Ryanair insists threatened strike 'likely won't take place'
RYANAIR insisted the biggest threatened strike in its history likely won't take place on September 28 - as the airline said it expected to have comprehensive agreements in place with all pilots and cabin crew throughout its European bases over coming weeks.
The budget airline faces industrial action by cabin crew in five EU countries on September 28 in the latest bout of labour unrest within the airline.
However, Ryanair marketing director Kenny Jacobs insisted there was every chance the industrial action in Italy, Portugal, Spain, Belgium and the Netherlands may not proceed.
The airline has now agreed a framework for a deal with unions representing the bulk of its Italian cabin crew.
Mr Jacobs said he expected comprehensive labour deals in all Ryanair markets by Christmas.
"I expect we will get to Christmas with deals done with everyone - and that takes away the uncertainty," he said.
"The risk of disruption will go away - we will do deals with the unions."
"Some 90pc of Irish pilots have accepted the deal so you now see a very stable situation in Ireland."
"Across Europe it is the same - we have deals done with all of the big pilots unions and cabin crew unions."
"We will make further progress across the rest of the autumn. We think the situation is stable and that there may not be a strike on September 28."
"If there is, it will be small and it will not be successful."
"Ryanair's management and board are serious about working with unions. I think we have done an incredible job - we are only recognising unions for nine months. In those nine months we have deals done, collective labour agreements, with pilots and cabin crew unions in most of our markets."
"We have made incredible progress in nine months."
"Once we have the rest of these deals done, it takes away the risk of disruption caused by strikes."
"Other than that, life goes on, bookings go on and our customers keep booking cheap fares with us."

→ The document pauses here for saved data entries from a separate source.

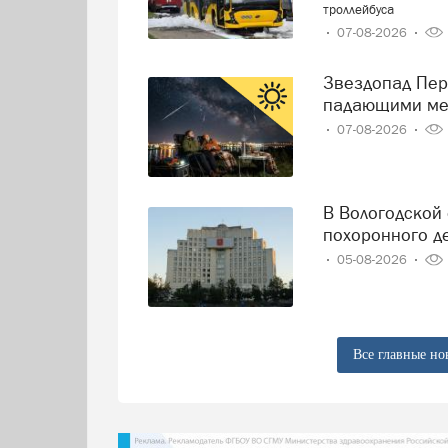
троллейбуса
07-08-2026
Звездопад Персеиды: череповчане смогут наблюдать за
падающими ме
07-08-2026
В Вологодской области решили навести порядок в сфере
похоронного д
05-08-2026
Все главные но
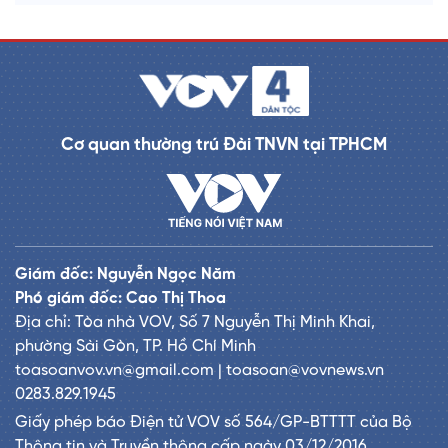
Cơ quan thường trú Đài TNVN tại TPHCM
Giám đốc: Nguyễn Ngọc Năm
Phó giám đốc: Cao Thị Thoa
Địa chỉ: Tòa nhà VOV, Số 7 Nguyễn Thị Minh Khai,
phường Sài Gòn, TP. Hồ Chí Minh
toasoanvov.vn@gmail.com | toasoan@vovnews.vn
0283.829.1945
Giấy phép báo Điện tử VOV số 564/GP-BTTTT của Bộ
Thông tin và Truyền thông cấp ngày 03/12/2016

He acknowledged the airline had faced industrial turmoil this summer - but denied that it had any significant impact.
"We have had a number of strikes over the summer," he said.
"No flight to or from Cork was cancelled. We did have some disruption in Dublin. But we now have an agreement in place with our Irish pilots so we don't expect disruption in Ireland."
"Across the rest of Europe - this morning we announced we have an agreement in place with the Italian cabin crew."
"We haven't received notification of a strike on September 28. If there is a strike - and there may not be - if there is one we will manage the disruption which will be very small. Customers don't need to be worried."
"Like every strike that we have had, 96pc of Ryanair flights operate normally."
"When there are strikes and they don't work, it is better for the unions to come and talk to us."
"They have caused minimal disruption."
He insisted a far bigger issue were delays encountered at their core Stansted base - an issue it has already raised with UK authorities over extra resources for air traffic control etc.
"Stansted is not related to strikes - Stansted had an unique summer because Europe had an unique summer caused by disruption. That disruption was caused by air traffic control shortages and strikes by French air traffic control personnel."
Mr Jacobs said that while Stansted accounted for roughly 15pc of London's air traffic, it had almost 50pc of flight delays.
He again insisted the industrial turmoil over recent months has had no impact on Ryanair's passenger numbers.
"When you have fares from Euro 35 across Europe across the full year, that will keep customers coming back to Ryanair. That doesn't change."
He said the airline is preparing for a bumper 2019 season - and have already confirmed a 20pc expansion of their Cork presence with a likely increase in passenger numbers from 900,000 to more than 1.1 million.